Seattle Slew - the winner of the 1977 Triple Crown, a four-time champion and an enormously influential sire - died in 2002. Council Member was part of Seattle Slew's final crop, and he has a chance to carry on his sire's influence.

This winter, Council Member enters stud at Special T Thoroughbreds in Temecula, Calif. He will stand for $4,000 and has already been well-received by California breeders, who are notoriously slow to book mares.

"He's an absolute knockout stallion," farm owner Rick Taylor said last week. "I've stood a lot of horses, and a lot of successful ones. He's already got 29 mares booked, even with the bad times."

Council Member, 6, won 5 of 24 starts and $347,306, racing in England and the United States. He was bought as a weanling for $800,000 by Sheikh Mohammed's Darley Stable and raced for him in England, winning two minor sprint stakes on turf.

Council Member joined Sheikh Mohammed's Godolphin Racing stable in the U.S. in early 2007, and won optional claimers over six furlongs at Belmont Park and Saratoga. Later that year, he finished third in the Grade 3 Sport Page Handicap at Aqueduct.

Last fall, Council Member caught the attention of Karen and Mickey Taylor, who campaigned Seattle Slew. They bought Council Member privately and transferred him to trainer David Hofmans in California.

Council Member made the final seven starts of his career in graded stakes for Hofmans and trainer John Hertler in New York. Council Member finished fourth in the Grade 1 Metropolitan Mile Handicap in May and ended his career after a fifth-place finish in the Grade 2 Tom Fool Handicap at Belmont Park in July.

In the late 1990s and earlier this decade, Rick Taylor managed Golden Eagle Farm in Ramona, Calif. At the time, Golden Eagle stood two stallions by Seattle Slew - Avenue of Flags and General Meeting. Karen and Mickey Taylor kept in touch with Rick Taylor on the developments of those stallions.

"I think [Council Member] will throw a pretty sound horse," Rick Taylor said. "He ran until 6. I think we'll have to get away from these muscle-bound horses on these synthetic tracks anyway.

"He's not the biggest horse in the world. He's really well-balanced. He won on turf and dirt and he looks like he might have that synthetic thing going for him a little bit. The synthetic horses seem a little more like 'turfy' horses."

When Council Member was retired, Rick Taylor lobbied for the stallion to stand at his farm. Karen and Mickey Taylor have sent 12 mares to Special T in support of Council Member, Rick Taylor said.

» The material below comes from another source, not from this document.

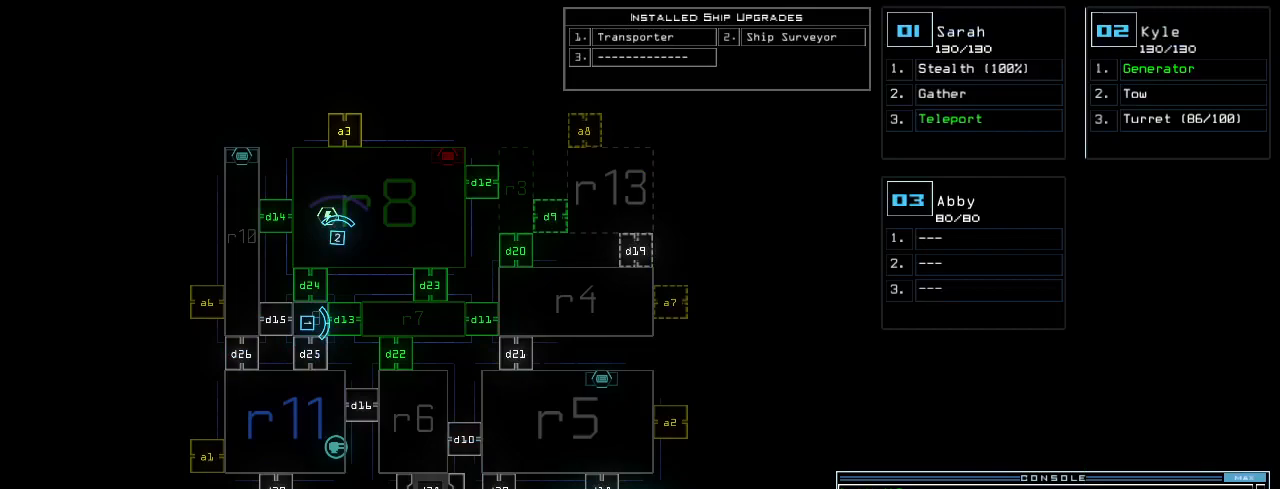
{"keys": ["2"], "events": [[340, "d", "down"], [380, "d", "up"], [500, "2", "down"]]}
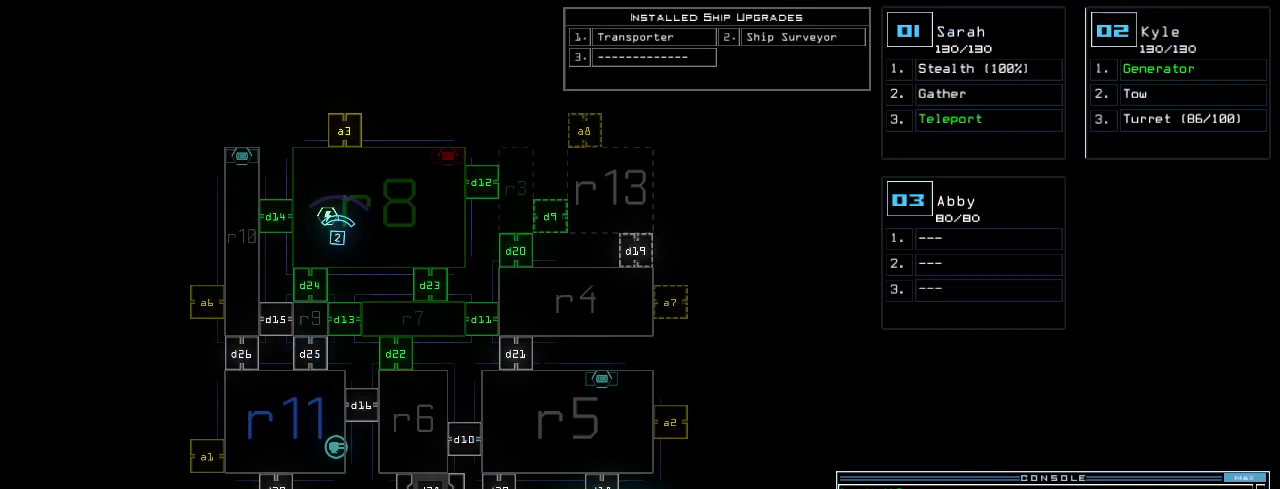
{"keys": [], "events": [[80, "2", "up"], [300, "4", "down"], [360, "return", "down"], [380, "4", "up"], [400, "return", "up"]]}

"They had several offers to stand him in other places - Kentucky, Louisiana and Florida," Taylor said. "I think he'll help California. You can't get a much better-bred horse around here. You go back and look what Slew has done as a sire of sires and a broodmare sire. To have that original line alive in California is a big plus for California. You could get any kind of racing prospect."

That's the salesman in Taylor talking, but he has a point. Seattle Slew was the sire of the champion racehorse and leading sire A.P. Indy as well as the American champions Slew o'Gold, Surfside, Swale, Capote, and Landaluce.

Rick Taylor is hopeful Council Member's lineage will help lure breeders to the stallion in a tough economic market.